Breast cancer cells impair the function of pancreatic islets to make them produce less insulin than required, resulting in higher blood glucose levels in breast cancer patients compared to women without cancer. The study, published in Nature Cell Biology (30th May, 2022), identified the culprit responsible for reprogramming the glucose metabolism of breast cancer patients as microRNA-122 (miR-122) contained in extracellular vesicles shed from breast cancer cells.
“For the first time we explored the pancreas as an organ that although seemingly unrelated to breast cancer, in that it isn’t a usual site of breast cancer metastasis, is influenced by factors secreted by breast cancer cells,” explained lead author Shizhen Emily Wang, a cancer biologist from University of California San Diego School of Medicine. “Cancer cells have a sweet tooth. They use more glucose than healthy cells to stimulate tumour growth and this has been the basis for PET scans in detecting cancer. By raising blood glucose that can be easily used by cancer cells, breast tumours make their own favourite foods while depriving normal cells of this essential nutrient.”
While at first glance breast cancer and diabetes would appear to be distinct entities, past research has uncovered associations between the two diseases. For example, meta-analyses have shown women with diabetes have a 20 to 27% increased risk of developing breast cancer. Furthermore, population studies show diabetes risk begins to increase two years after a breast cancer diagnosis, and by 10 years post-diagnosis is ~20% higher in breast cancer survivors than age-matched controls without diabetes. Additionally, hyperglycaemia has been associated with elevated mortality in patients with breast cancer, both with and without diabetes.

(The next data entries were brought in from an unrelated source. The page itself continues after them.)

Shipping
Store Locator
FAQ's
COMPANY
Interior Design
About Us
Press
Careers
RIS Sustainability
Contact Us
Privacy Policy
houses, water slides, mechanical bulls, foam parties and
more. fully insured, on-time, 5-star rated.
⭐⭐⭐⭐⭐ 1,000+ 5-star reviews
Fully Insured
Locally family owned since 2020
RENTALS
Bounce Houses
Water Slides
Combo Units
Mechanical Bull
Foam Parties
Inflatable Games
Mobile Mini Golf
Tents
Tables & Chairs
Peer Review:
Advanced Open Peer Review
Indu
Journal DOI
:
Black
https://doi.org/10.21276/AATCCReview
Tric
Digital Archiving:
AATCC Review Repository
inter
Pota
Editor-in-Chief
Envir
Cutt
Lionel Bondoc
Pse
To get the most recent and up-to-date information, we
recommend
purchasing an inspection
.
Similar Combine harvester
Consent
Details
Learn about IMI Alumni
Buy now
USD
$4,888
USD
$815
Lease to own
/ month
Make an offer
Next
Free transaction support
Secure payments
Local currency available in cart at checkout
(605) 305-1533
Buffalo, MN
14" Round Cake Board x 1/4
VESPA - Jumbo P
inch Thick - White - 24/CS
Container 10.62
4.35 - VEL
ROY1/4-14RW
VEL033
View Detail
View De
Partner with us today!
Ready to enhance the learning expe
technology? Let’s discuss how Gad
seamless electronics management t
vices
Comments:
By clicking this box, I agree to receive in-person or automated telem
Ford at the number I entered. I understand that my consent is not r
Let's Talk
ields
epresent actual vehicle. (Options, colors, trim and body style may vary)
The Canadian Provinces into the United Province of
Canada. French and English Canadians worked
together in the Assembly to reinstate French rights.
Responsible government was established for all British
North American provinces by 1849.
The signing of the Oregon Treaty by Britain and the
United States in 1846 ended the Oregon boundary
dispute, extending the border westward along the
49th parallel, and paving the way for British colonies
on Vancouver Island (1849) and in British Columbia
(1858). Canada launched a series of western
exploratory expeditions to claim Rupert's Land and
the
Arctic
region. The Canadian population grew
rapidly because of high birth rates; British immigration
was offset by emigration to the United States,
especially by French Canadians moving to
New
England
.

Wang and colleagues hypothesised that breast cancer cells may negatively affect glycaemic control through secretion of extracellular vesicles (EVs). EVs are lipi-bound hollow spheres that mediate crosstalk between cancer and normal cells through local and long-range transfer of functional cargos (including RNA, DNA, proteins and lipids). The team decided to focus efforts on miR-122 after their 2012 study, published in the Journal of Translational Medicine, showed that in 42 patients with stage II-III breast cancer miR-122 levels correlated with clinical outcomes including neoadjuvant chemotherapy response and metastatic disease relapse.
In the current study, the team started with an immune deficient female mouse model with human breast cancer cells injected into the mammary fat pad. In comparison to control mice (without tumours) those with tumours had lower insulin production and higher glucose levels (effects significant at P value of 0.05).
Next, in the mice with tumours they used CRISPR gene editing to ‘knock-out’ the miR-122 gene so that the tumours could not produce miR-122. In these mice they showed that although tumours remained in situ there was no dysregulation of insulin and glucose and that tumour growth was slowed. “This confirmed that miR-122 was mediating the effects,” says Wang.
In mice with tumours but no CRISPR editing they went on to explore normalising blood sugar levels by adding insulin-releasing pellets under the skin and SGLT2 inhibitors to lower blood sugar levels. Here they showed that mice receiving the interventions had slower tumour growth than comparable mice not receiving them.
Finally, they confirmed the link in 26 patients with breast cancer, who had never been diagnosed with diabetes, showing a statistical correlation between blood levels of microRNA-122 on the one hand and lower insulin and higher glucose levels on the other. Furthermore, levels of miR-122 in total circulating EVs were higher in women with breast cancer compared to controls without breast cancer.
“These findings support a greater need for diabetes screening and prevention among breast cancer patients and survivors,” says Wang. It is important to identify EV-mediated impairment of whole-body glycaemic control in breast cancer patients, she adds, since the process can contribute to both tumour progression and the development of type 2 diabetes.
Women with both diabetes and breast cancer should be cautioned not to stop their medication to control blood glucose levels. “Even those without diabetes should also be screened for high blood glucose levels to ensure that they are tightly controlled to prevent hyperglycaemia which could promote metastasis,” she says.
For breast cancer patients, future therapeutic approaches might combine conventional cancer therapy with agents protecting the pancreas against EVs. “Such agents could take one of two approaches. They could either block secretion of vesicles or cellular entry of the vesicles into the pancreas and other organs,” suggests Wang.
Already, an inhibitor of miR-122 has been developed by Regulus Therapeutics Inc., San Diego, that has been used in clinical trials as a potential treatment for chronic hepatitis C, which might be repurposed for breast cancer.
Wang believes that blocking miR-122 might deliver a number of benefits in breast cancer patients. A study she published in Nature Cell Biology, April 25 2022, demonstrated that miR-122 also causes protein degradation in skeletal muscles. “From our work we believe that miR-122 contributes to cachexia in cancer patients. This makes it an attractive therapeutic target that could serve the purpose of preventing glucose dysregulation, metastasis and cachexia,” she says.